I guess this has to do with growing up, gaining experience in the world and maturing tastes.
I used to really love Dean Koontz as a fluffy fun read. I'd read some heavy exhausting books in between, but always returned to Mr Koontz. It felt comfortable, reassuring, and fun in his world. His bad guys were really bad and the good guys were good. But the good always triumphed, in some way, and that was enough for me.
When I met my husband he had such a huge Dean Koontz and Stephen King collection, that I sometimes tease and say I married him for his books.
So what happened?
For the first time in about 7 years I picked up a Dean Koontz book. 77 Shadow street. I'm about 2/3rd s through and am still waiting for an original sentence.
The characters are one dimensional. The same crop of characters he always writes. He has every bad guy and every good guy he's ever come up with in one book, but it's still the same ones that he wrote about in other books.
Nothing new happens, but now it is thrown in with a healthy dose of sappiness and pseudo spiritualism and refutable creationist philosophy . I'm struggling through this book, and wondering what did I ever see in his books?
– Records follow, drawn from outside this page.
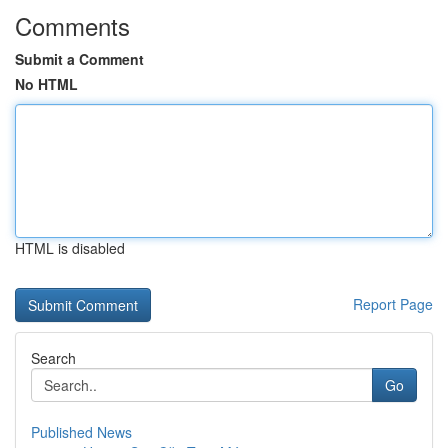
Comments
Submit a Comment
No HTML
HTML is disabled
Report Page
Search
Go
Published News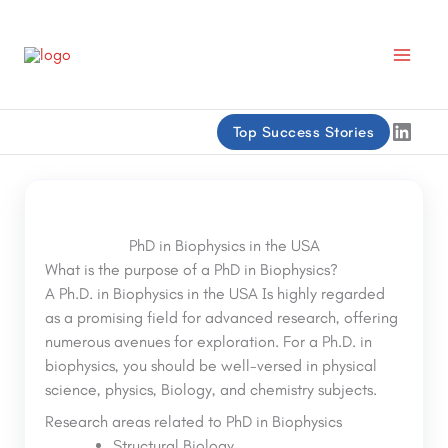
Skip
to
content
Linke
Top Success Stories
PhD in Biophysics in the USA
What is the purpose of a PhD in Biophysics?
A Ph.D. in Biophysics in the USA Is highly regarded
as a promising field for advanced research, offering
numerous avenues for exploration. For a Ph.D. in
biophysics, you should be well-versed in physical
science, physics, Biology, and chemistry subjects.
Research areas related to PhD in Biophysics
Structural Biology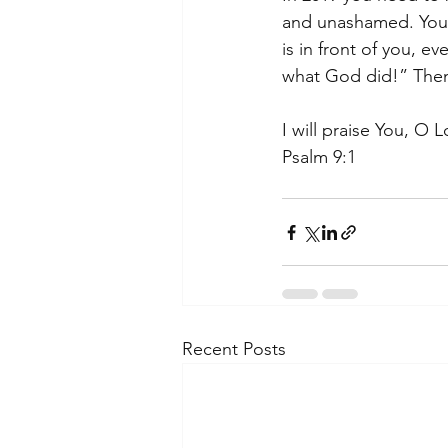
and unashamed. You 
is in front of you, 
what God did!” Then g
I will praise You, O L
Psalm 9:1
Recent Posts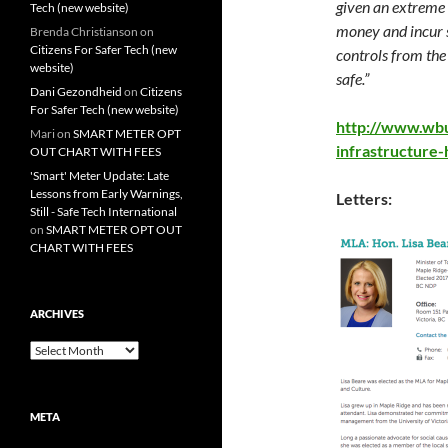
given an extreme 
Tech (new website)
money and incur s
Brenda Christianson
on
Citizens For Safer Tech (new
controls from the
website)
safe.”
Dani Gezondheid
on
Citizens
For Safer Tech (new website)
http://www.wbu
Mari
on
SMART METER OPT
infrastructure
OUT CHART WITH FEES
'Smart' Meter Update: Late
Lessons from Early Warnings,
Letters:
Still - Safe Tech International
on
SMART METER OPT OUT
CHART WITH FEES
ARCHIVES
Archives
META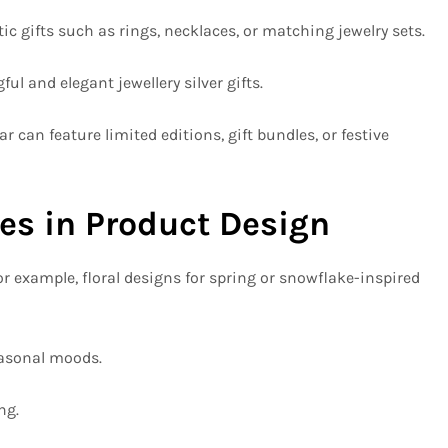
 gifts such as rings, necklaces, or matching jewelry sets.
 and elegant jewellery silver gifts.
can feature limited editions, gift bundles, or festive
s in Product Design
r example, floral designs for spring or snowflake-inspired
easonal moods.
ng.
Why did I always look forward to reading a new Dean Koontz. I'm too scared to re-read an old favourite and find out it was always like this, and I just never saw it. Now it's corny and depressingly monotonous.
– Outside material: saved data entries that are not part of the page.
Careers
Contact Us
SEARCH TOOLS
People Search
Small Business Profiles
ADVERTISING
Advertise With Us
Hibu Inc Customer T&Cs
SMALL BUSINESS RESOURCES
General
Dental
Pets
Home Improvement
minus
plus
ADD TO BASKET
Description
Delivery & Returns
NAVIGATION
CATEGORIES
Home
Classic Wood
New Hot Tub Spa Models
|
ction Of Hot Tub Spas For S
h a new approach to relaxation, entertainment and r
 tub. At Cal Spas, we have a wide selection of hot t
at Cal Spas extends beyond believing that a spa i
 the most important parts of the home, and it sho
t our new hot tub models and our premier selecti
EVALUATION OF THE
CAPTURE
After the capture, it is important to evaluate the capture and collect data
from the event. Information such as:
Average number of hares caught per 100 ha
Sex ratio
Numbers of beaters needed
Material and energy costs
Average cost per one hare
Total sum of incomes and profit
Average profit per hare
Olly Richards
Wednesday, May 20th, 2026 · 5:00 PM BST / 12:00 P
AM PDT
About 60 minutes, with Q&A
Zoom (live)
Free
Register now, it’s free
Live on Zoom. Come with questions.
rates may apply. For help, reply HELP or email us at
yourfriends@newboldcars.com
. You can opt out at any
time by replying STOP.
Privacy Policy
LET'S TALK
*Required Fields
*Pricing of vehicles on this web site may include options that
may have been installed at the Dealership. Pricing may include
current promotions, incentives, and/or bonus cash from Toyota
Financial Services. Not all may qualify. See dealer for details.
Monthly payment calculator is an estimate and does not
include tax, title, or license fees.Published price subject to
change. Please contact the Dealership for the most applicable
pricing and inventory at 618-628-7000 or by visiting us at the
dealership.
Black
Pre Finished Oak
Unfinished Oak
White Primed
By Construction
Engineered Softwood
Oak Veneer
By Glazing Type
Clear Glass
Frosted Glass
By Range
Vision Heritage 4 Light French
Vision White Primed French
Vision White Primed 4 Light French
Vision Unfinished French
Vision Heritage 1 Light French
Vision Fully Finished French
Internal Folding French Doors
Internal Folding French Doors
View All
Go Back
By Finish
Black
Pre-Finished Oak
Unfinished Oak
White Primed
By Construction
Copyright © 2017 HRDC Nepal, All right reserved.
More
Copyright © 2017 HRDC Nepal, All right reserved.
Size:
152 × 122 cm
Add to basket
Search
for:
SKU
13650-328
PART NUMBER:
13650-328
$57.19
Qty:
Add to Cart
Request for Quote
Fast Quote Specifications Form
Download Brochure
I guess we sometimes grow out of our favourites when we grow. I'm gonna miss this one, but this is the last Dean Koontz book I will ever read. I'm a bit sad, but looking forward to new favourites.
It seems that unlike King, he has been stuck in the same formula for so long he just can't grow and come up with new ideas. The only change is the pseudo spiritualism is becoming more and more blatant and in your face.
No Mr Koontz I am not a bad person just because I choose to put my faith in science instead of myth. There is more to people and life than your one dimensional portrayal of them. There is more to Good and Evil than that.
In the black and white of the unforgiving Dean R Koontz universe, there is no space for the many facets of grey in this world. It saddens me to know that I'll never be able to curl up and enjoy one of his books again.